HUNTER: Next media star could be just around the corner
DAVID HUNTER, firstname.lastname@example.org
Posted: Wednesday, January 16, 2013 12:00 am
For a long time, Middle Tennessee State University has been known for having one of the best electronic mass communication programs in the nation.
The program has always prided itself on being on the cutting edge in preparing students for this field. University officals are hoping to continue this tradition with a new media hub, the Center for Innovation in Media. The center opened in April 2012, bringing together all of the different campus media outlets into one.
In 2001, I decided stay home for college because of this tremendous program. During the next five years, I had the chance to learn a great deal about the business of print and broadcast media by helping out at Sidelines, the editorially independent student-run newspaper, and MTTV.
Since graduating in 2006, the media world has changed a great deal.
Today, in order to get a journalism job, you have to be well rounded in print, online formats and video.
“By the time they get their degree, they will not be one-trick ponies, instead they will be carpenters with a lot of tools,”said Stephan Foust, director of the Center for Innovation in Media.
Since it opened, hundreds of electronic media and journalism students have spent time inside the center working on stories for all of the MTSU media outlets.
The difference between now and then is each of the outlets – Sidelines, WMTS, MT10, etc. – are working as one group in the same building.
In previous years, all of the different outlets were separated throughout campus and worked a part from each other.
For sophomore broadcast journalism major Justin Beasley, he said it has been a big help to have everything together under one roof.
“The center is everything an aspiring journalist could ask for,” Beasley said. “Working with three organizations, I have learned how the same story is told in different ways throughout different platforms. At the end of the day, I’ve grown to be a better journalist through hands-on experience, more so than I ever will in the classroom.
“The classroom meets the same time every week. Out in the real world, it’s the articles I’ve stayed up till midnight to finish, the news scripts I’ve read hundreds of times, and the connections I’ve made on press row that will benefit me when applying for a job.”
Senior Michael Jenkins said he believes the working relationship between all of the outlets has improved since the center opened.
“The communication has been the big part,” said Jenkins, who is the programming manager for MT10. “We have a friendly environment, instead of being isolated like in the past.”
The center has a couple of television studios, two radio stations, a newsroom and houses the school’s record company, Match Records.
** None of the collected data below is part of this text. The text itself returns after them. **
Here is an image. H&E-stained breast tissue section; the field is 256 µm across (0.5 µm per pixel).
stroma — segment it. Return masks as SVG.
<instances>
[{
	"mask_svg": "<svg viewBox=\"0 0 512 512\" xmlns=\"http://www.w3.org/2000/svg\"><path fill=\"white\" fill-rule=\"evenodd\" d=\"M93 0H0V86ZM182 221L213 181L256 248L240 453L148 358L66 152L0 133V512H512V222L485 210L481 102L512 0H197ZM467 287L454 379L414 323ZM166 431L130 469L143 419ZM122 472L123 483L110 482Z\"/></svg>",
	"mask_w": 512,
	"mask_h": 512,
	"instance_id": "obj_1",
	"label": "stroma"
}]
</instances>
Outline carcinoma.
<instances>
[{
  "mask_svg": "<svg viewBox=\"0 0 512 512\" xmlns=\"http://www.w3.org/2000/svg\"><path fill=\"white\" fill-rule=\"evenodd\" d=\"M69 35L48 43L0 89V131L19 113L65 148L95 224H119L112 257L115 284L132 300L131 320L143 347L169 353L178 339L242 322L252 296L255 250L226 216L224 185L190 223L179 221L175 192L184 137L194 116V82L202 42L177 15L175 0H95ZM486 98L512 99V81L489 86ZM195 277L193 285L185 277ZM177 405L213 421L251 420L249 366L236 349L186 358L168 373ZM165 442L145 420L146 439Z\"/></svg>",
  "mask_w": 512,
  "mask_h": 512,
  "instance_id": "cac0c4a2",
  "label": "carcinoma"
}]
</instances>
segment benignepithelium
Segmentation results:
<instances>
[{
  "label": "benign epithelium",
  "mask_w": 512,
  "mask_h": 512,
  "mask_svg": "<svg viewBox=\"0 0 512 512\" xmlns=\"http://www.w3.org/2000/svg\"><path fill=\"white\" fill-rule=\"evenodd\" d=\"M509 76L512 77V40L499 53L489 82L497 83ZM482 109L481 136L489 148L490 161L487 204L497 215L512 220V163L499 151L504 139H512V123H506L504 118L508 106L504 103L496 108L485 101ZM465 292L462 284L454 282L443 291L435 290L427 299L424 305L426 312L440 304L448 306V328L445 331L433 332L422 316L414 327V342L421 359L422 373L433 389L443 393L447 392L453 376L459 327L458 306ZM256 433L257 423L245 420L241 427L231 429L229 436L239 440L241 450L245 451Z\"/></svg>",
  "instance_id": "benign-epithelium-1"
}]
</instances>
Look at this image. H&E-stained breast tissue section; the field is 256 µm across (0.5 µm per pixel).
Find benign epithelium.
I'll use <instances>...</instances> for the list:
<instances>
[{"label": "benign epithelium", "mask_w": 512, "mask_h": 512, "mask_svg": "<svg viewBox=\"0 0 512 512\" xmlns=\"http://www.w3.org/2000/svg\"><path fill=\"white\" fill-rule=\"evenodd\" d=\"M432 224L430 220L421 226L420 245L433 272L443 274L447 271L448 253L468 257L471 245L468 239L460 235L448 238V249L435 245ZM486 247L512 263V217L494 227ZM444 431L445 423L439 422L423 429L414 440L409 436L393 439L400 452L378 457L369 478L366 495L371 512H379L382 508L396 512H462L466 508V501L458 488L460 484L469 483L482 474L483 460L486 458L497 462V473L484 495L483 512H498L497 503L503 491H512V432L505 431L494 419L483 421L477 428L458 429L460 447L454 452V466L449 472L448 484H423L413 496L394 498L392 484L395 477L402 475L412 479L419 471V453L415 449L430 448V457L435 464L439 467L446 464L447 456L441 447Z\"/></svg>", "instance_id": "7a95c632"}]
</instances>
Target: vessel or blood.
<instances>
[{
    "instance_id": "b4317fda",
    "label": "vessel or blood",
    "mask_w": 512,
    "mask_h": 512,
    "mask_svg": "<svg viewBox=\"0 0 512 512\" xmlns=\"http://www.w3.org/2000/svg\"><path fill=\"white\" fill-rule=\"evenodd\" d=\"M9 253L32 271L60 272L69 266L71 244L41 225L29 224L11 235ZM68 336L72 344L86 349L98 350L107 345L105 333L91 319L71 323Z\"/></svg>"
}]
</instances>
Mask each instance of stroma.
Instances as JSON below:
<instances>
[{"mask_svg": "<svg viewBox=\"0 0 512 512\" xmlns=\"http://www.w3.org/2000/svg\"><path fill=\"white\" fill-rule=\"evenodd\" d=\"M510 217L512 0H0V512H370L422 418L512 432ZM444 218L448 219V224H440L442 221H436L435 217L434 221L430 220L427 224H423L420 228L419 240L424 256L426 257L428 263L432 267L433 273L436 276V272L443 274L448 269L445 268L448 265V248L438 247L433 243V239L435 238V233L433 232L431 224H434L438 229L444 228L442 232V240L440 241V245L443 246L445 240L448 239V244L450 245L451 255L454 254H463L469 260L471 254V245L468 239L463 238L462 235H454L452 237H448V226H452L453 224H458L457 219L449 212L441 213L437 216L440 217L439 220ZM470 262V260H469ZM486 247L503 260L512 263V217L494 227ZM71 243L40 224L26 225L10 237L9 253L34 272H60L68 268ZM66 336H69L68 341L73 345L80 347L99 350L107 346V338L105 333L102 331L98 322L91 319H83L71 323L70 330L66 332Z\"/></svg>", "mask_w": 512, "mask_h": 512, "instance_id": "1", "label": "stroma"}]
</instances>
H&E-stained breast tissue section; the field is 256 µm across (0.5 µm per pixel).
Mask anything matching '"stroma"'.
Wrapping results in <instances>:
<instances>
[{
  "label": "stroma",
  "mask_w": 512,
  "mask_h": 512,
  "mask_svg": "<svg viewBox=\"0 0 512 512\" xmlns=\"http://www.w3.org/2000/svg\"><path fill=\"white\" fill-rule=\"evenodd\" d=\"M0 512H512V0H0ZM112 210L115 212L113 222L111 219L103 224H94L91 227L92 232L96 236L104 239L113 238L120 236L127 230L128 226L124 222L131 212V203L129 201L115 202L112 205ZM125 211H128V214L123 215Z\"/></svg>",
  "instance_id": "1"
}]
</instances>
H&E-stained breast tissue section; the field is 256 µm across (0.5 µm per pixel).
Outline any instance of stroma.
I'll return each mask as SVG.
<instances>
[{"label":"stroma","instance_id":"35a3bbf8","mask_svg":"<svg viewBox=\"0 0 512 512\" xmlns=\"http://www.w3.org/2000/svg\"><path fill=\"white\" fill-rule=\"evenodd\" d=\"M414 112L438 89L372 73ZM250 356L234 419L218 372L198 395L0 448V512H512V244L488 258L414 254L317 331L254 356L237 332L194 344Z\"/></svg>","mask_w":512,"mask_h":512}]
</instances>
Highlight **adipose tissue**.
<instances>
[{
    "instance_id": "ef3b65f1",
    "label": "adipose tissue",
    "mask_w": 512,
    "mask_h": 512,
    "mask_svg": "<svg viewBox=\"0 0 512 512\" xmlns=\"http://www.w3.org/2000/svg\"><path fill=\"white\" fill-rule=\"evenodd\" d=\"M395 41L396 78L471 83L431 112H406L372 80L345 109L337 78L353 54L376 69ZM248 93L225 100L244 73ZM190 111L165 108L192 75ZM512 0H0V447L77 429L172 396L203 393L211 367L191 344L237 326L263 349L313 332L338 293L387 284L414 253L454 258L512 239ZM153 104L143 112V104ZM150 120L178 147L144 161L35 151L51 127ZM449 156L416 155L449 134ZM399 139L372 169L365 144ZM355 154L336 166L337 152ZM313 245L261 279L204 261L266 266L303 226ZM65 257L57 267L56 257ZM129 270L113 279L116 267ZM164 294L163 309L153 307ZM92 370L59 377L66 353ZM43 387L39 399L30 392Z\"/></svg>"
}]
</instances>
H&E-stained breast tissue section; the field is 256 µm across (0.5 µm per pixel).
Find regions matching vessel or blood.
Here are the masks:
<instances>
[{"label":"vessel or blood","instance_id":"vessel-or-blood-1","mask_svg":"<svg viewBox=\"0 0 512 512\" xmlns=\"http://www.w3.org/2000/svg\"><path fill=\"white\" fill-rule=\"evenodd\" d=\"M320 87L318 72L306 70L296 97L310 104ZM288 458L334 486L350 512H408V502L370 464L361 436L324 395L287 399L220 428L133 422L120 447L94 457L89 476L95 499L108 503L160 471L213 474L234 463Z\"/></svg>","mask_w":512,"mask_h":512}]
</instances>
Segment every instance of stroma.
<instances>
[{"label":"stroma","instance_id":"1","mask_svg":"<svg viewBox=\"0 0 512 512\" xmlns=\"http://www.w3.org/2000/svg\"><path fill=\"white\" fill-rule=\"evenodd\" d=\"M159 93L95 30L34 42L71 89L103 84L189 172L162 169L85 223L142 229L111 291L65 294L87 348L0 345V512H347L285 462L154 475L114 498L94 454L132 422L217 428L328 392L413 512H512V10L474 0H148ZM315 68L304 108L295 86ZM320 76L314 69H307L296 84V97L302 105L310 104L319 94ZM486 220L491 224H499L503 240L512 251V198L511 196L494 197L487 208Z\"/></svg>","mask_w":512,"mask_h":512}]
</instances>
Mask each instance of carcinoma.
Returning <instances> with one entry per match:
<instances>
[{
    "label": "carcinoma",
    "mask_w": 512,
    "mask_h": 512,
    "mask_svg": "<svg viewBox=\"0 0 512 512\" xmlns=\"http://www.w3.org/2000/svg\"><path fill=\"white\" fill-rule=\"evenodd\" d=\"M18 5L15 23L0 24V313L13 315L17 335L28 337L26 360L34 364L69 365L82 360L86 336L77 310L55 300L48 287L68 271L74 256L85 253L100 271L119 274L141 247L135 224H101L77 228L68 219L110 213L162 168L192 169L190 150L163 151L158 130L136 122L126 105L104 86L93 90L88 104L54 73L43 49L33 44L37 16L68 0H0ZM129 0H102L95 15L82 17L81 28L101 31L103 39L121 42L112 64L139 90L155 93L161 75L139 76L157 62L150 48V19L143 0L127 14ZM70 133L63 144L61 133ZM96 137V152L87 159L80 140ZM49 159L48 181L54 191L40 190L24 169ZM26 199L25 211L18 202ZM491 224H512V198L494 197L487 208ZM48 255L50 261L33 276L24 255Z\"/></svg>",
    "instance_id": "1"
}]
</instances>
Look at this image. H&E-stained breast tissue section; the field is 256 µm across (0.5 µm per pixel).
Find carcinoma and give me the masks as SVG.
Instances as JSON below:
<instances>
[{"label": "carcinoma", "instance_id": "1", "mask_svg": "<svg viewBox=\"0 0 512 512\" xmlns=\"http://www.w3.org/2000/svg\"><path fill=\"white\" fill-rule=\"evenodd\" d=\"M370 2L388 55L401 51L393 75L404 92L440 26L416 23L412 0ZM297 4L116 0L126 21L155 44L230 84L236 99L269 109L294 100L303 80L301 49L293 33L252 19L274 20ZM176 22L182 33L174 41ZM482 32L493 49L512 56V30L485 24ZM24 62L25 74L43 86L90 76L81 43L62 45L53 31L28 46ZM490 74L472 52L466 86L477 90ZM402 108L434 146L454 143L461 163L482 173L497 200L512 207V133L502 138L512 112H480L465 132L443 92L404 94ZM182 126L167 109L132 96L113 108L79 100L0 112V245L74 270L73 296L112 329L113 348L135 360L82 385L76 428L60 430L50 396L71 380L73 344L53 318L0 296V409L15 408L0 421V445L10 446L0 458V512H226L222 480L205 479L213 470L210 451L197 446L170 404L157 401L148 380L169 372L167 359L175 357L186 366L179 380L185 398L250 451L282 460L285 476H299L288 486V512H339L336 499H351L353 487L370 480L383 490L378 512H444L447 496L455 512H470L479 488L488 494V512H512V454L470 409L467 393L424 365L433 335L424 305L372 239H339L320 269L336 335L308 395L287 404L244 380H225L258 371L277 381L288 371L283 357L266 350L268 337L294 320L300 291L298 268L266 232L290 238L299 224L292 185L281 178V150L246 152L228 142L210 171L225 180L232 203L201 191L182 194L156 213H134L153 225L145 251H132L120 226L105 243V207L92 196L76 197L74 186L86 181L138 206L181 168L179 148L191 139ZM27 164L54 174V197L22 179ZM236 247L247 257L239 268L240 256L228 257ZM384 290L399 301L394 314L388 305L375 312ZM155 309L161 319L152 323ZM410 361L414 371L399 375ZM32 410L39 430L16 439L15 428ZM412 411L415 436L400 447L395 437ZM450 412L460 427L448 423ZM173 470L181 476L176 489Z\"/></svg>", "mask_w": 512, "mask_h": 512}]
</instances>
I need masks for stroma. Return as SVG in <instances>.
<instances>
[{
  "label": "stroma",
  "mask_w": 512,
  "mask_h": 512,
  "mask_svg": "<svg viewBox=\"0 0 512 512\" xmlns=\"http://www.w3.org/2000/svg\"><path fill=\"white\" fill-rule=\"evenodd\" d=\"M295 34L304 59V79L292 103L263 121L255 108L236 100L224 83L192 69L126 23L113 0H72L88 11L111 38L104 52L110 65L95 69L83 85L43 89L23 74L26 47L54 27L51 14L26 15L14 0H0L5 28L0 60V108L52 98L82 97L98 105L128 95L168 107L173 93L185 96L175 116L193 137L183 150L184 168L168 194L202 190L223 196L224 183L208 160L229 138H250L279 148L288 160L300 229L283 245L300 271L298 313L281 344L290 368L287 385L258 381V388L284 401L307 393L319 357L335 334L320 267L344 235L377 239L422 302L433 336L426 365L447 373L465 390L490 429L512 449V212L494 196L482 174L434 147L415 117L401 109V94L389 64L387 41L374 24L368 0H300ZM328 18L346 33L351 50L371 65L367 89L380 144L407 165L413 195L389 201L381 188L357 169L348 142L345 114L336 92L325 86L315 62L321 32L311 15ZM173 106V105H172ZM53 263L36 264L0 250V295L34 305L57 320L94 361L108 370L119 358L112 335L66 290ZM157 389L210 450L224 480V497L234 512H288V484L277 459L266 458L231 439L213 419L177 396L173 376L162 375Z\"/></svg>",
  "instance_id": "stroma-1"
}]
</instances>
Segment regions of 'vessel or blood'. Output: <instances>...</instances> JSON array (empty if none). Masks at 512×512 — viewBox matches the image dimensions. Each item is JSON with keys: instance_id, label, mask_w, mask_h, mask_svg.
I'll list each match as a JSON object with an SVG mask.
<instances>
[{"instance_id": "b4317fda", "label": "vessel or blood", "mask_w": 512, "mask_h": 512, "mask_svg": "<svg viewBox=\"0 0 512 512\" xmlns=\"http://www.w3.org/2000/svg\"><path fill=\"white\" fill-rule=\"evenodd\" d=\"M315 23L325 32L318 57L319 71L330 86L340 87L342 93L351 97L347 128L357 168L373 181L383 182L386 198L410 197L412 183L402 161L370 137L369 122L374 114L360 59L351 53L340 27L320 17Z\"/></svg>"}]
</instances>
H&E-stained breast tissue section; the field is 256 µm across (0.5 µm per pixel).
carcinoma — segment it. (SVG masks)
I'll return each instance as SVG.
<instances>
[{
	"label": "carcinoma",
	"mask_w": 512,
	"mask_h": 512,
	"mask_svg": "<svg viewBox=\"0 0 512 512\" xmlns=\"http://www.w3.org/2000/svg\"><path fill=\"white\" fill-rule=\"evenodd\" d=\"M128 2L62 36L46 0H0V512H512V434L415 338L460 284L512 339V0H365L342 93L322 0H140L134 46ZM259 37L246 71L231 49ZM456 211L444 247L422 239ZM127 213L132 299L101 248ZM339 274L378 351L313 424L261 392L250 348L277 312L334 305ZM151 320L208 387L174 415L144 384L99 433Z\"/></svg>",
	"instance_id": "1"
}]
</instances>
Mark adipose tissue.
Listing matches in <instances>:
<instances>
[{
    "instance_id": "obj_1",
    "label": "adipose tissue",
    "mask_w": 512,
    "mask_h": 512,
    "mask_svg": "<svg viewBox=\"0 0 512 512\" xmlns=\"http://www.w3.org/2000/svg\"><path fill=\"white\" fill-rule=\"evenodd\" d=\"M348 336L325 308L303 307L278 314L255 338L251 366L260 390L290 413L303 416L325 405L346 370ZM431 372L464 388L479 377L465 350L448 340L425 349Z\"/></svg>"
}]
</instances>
However, most of the action takes place in an enclosed area nicknamed, “The Egg,” because of its oval shape.
The Egg is where all of the production takes place for the various media outlets. All 24 I-Macs inside the area have the entire latest program, which are used for production purposes.
A shining example of everyone working together came during this past November for the presidential election.
It was the biggest undertaking electronic media students have taken to cover an event of this prestige.
The planning started a few months beforehand, but a day before the event, the unthinkable happened. A rodent got into an electric grid and knocked the power out across campus. So, the entire media staff had to go to Plan B because they still had a job to do the following day.
“You’ve got expectations to meet, and you’ve still got to produce the journalism,” Foust said.
Those plans included a viewing party inside the new Student Union Building, complete with a television set, a three-hour radio show, and working on a 24-page Sidelines issue, which came out the next day.
Luckily, the power was fixed, and the center did not have to use Plan B after all.
Officials said they believed the situation brought the students closer together and greatly improved the working environment.
“It was inspiring to see students take the ball and run with it in an adverse situation,” said Ben Scheffler, an executive aide in the Center for Innovation in Media.
As a proud alumnus, it is wonderful to see how far the program has grown. We might just see the next media star right here in town.